You can learn a lot without paying:

  • Coursera audit mode — most courses in the Illinois and Michigan specializations can be audited free; you just don’t get the certificate.
  • LinkedIn Learning — a deep library of short leadership courses, free during the standard one-month trial (and included if your employer or local library provides it).
  • +Acumen / Acumen Academy — free, well-made courses on leadership and social change.
  • Harvard ManageMentor and free HBR articles — not a structured course, but a strong, free reading library on management.

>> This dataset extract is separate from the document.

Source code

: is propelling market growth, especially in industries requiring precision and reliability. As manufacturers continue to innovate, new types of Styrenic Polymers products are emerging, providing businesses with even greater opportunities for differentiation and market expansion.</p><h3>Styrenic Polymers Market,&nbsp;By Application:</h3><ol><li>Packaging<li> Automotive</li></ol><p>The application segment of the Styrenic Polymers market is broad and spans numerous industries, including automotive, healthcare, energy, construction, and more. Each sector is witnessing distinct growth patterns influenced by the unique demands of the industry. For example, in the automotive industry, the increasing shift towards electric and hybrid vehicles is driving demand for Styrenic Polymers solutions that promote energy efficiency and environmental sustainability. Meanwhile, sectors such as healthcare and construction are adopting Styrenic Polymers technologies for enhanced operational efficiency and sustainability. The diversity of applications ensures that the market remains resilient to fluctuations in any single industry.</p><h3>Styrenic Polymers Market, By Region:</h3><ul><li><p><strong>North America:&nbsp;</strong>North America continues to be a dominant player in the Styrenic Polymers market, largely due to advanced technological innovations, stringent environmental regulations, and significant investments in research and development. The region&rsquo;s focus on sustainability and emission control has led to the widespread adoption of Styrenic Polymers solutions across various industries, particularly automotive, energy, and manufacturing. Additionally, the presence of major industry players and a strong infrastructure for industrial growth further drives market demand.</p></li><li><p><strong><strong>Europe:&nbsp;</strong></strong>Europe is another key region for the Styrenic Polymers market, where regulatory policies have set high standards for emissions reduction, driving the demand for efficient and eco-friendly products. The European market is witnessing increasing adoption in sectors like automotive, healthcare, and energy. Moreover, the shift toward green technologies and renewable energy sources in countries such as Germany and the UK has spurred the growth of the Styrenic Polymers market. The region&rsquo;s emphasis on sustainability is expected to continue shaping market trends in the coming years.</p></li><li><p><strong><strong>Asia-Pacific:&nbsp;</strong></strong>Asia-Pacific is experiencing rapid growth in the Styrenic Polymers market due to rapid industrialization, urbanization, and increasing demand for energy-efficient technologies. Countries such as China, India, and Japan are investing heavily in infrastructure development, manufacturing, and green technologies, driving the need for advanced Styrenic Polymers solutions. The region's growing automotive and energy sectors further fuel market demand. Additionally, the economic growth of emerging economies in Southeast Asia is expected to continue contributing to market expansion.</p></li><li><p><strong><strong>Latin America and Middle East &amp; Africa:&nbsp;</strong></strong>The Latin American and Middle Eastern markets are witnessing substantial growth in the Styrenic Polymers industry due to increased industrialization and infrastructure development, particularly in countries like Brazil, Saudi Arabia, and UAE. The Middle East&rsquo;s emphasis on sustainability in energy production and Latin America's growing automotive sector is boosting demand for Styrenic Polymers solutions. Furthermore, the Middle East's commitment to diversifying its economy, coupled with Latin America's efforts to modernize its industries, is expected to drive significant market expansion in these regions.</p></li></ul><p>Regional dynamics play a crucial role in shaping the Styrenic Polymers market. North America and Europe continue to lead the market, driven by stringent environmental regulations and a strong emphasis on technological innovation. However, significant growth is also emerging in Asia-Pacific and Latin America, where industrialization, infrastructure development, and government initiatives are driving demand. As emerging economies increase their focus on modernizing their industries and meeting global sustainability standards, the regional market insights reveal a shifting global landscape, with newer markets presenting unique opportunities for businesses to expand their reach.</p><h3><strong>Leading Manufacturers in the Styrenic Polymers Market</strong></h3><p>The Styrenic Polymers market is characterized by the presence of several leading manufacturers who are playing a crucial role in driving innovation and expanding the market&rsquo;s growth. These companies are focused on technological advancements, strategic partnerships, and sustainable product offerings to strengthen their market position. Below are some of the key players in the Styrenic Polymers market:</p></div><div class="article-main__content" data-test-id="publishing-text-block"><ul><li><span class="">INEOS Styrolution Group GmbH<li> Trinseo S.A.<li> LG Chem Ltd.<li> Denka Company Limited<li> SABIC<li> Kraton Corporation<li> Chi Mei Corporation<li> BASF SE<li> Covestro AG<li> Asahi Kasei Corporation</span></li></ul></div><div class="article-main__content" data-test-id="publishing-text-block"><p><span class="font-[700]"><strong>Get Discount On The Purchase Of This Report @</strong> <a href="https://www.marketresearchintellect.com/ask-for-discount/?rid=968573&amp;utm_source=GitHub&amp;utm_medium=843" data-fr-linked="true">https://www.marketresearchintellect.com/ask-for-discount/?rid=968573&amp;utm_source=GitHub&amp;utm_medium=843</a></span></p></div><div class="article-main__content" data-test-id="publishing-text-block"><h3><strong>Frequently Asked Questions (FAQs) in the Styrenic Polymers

We don’t earn commission on the free options above — they’re here because they’re genuinely good starting points.

How to choose the right leadership course

Start from what you actually need, not the longest syllabus:

  • Want results next week? A practical Udemy course (Croft, or Amanto if you’re new) wins on speed and price.
  • Want it on your résumé? A Coursera university specialization gives you a recognized certificate.
  • Already manage people? Pick a course aimed at coaching and team management (Michigan’s Leading People and Teams) over generic “intro to leadership.”
  • Want inspiration, not a checklist? MasterClass is the better experience.
  • On a budget? Audit a Coursera course free, or use LinkedIn Learning’s trial.

One practical tip: leadership is a skill you build by doing. Whatever you pick, choose something short enough that you’ll actually finish it and apply one or two ideas to your real team this month. A four-hour course you complete beats a 40-hour program you abandon.

Frequently asked questions

What is the best leadership course online?

For most people, Chris Croft’s “Leadership: Practical Leadership Skills” on Udemy — it’s practical, highly rated (4.7 from 110,000+ ratings), and cheap. For a recognized certificate, the University of Illinois Strategic Leadership and Management Specialization on Coursera is the strongest pick.

Is there an official leadership certification?

No — unlike accounting or project management, leadership has no single governing body or license. “Leadership certifications” are certificates of completion from courses or private providers (Coursera, CCL, Dale Carnegie). Weigh them on the program quality and the name behind them.

How much do leadership courses cost?

Udemy courses are usually $13–20 during sales. Coursera specializations run on a subscription of about $49–79/month with a 7-day free trial, so cost depends on how fast you finish. MasterClass is roughly $10–15/month billed annually. Auditing on Coursera is free.

Are leadership courses worth it?

For the price of a Udemy course, yes — a few concrete frameworks for delegation, feedback, and motivation pay for themselves quickly. A university specialization is worth it if you specifically need the certificate for a promotion or pivot; if you only want the knowledge, audit it free.

What is the best leadership course for new managers?

Markus Amanto’s “New Manager: The Basics and More” on Udemy is built specifically for first-time managers and covers the early-days essentials — the shift from doing to leading, first one-to-ones, and managing former peers.